Das zu spät befreite Auschwitz
Am Mittwochabend nahmen Zeitzeugen, Mitglieder der jüdischen Gemeinde und das offizielle München am Holocaustgedenktag im Senatssaal des Bayerischen Landtags teil. Organisiert vom NS-Dokumentationszentrum München hatte Landtagspräsidentin Stamm eingeladen, die Staatsregierung war durch einen Staatssekretär vertreten.
Stamm vergoss in ihrer Ansprache die Krokodilstränen der CSU über die zögerliche Bewältigung der NS-Vergangenheit in den letzten Jahrzehnten. OB Christian Ude machte deutlich, dass der Nationalsozialismus seine entscheidenden Wurzeln im Münchner Großbürgertum fand im Umkreis weniger hundert Meter vom Versammlungsort und die Vernichtungsstrategie vom benachbarten Lager Dachau mit seiner gewaltigen Ausbildungsstätte in der dortigen SS-Stadt ausging. Deshalb sei es gut, das wesentlich von der Stadt initiierte Dokumentationszentrum auch unter Einbeziehung der Tatorte einzurichten.
Die Präsidentin des Zentralrats der Juden in Deutschland, Charlotte Knobloch, wies auf den alltäglich notwendigen Kampf gegen Fremdenfeindlichkeit hin und forderte schärfere Grenzen für die Meinungsfreiheit Rechtsradikaler mit unverhohlen verbrecherischer Gesinnung.

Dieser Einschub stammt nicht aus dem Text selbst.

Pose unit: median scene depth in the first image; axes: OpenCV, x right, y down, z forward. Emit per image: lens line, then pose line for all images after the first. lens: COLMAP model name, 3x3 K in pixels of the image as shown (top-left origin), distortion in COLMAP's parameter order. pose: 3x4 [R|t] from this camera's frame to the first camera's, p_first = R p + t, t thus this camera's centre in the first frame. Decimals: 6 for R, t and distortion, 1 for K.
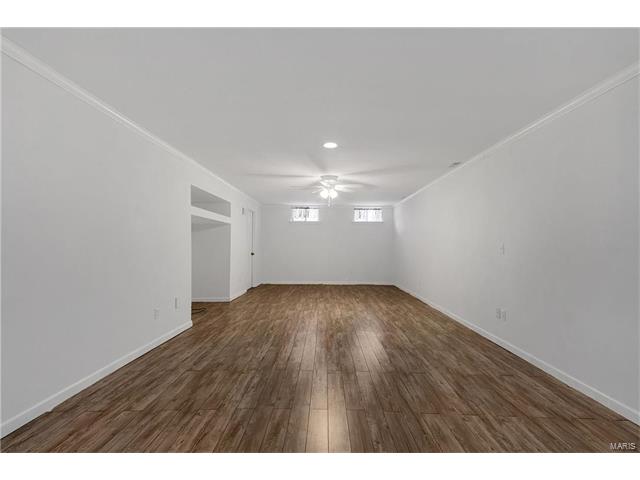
lens RADIAL K [[298.6, 0, 321.0], [0, 298.6, 242.0], [0, 0, 1]] dist [0.001621, 0.000043]
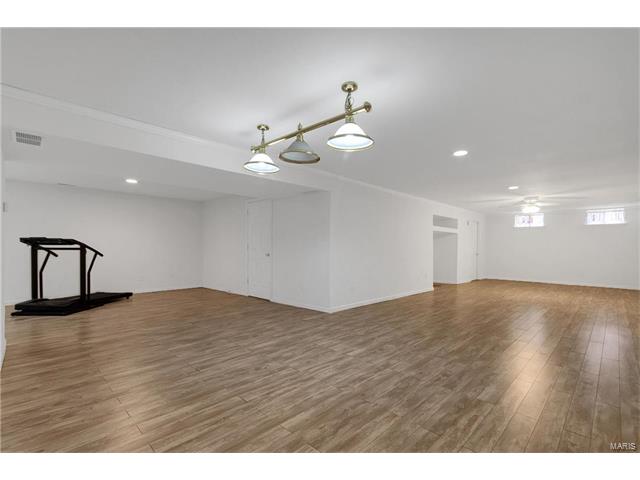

Generalbundesanwältin Monika Harms zeigte die Rolle der Justiz für die Wahrheitsfindung in einem geordneten und demokratisch legitimierten Verfahren auf, eine Wahrheitsfindung, die es neben der historischen Forschung aber auch zu ihrem Bedauern viel zu spät und zu selten gegeben hat.
In einem dicht gewebten energischen Vortrag machte die junge Gründungsdirektorin des im Entstehen begriffenen NS-Dokumentationszentrums Irmtrud Wojak deutlich, dass der Holocaust eine deutsche Erscheinung war: Nach religiöser Ausgrenzung im Mittelalter, Vertreibung in der Neuzeit und punktuellen Pogromen sollte hier unter Mitwirkung sehr vieler und mit einer aus dem System heraus durch diese blitzschnell gesteigerten Effektivität und perfiden Perfektion die vollständige Vernichtung aller jüdischen Menschen in Europa erfolgen. Die im Grundgesetz verankerten Regeln zum Schutz der Menschenwürde und der Demokratie sind kämpferisch zu bewahren.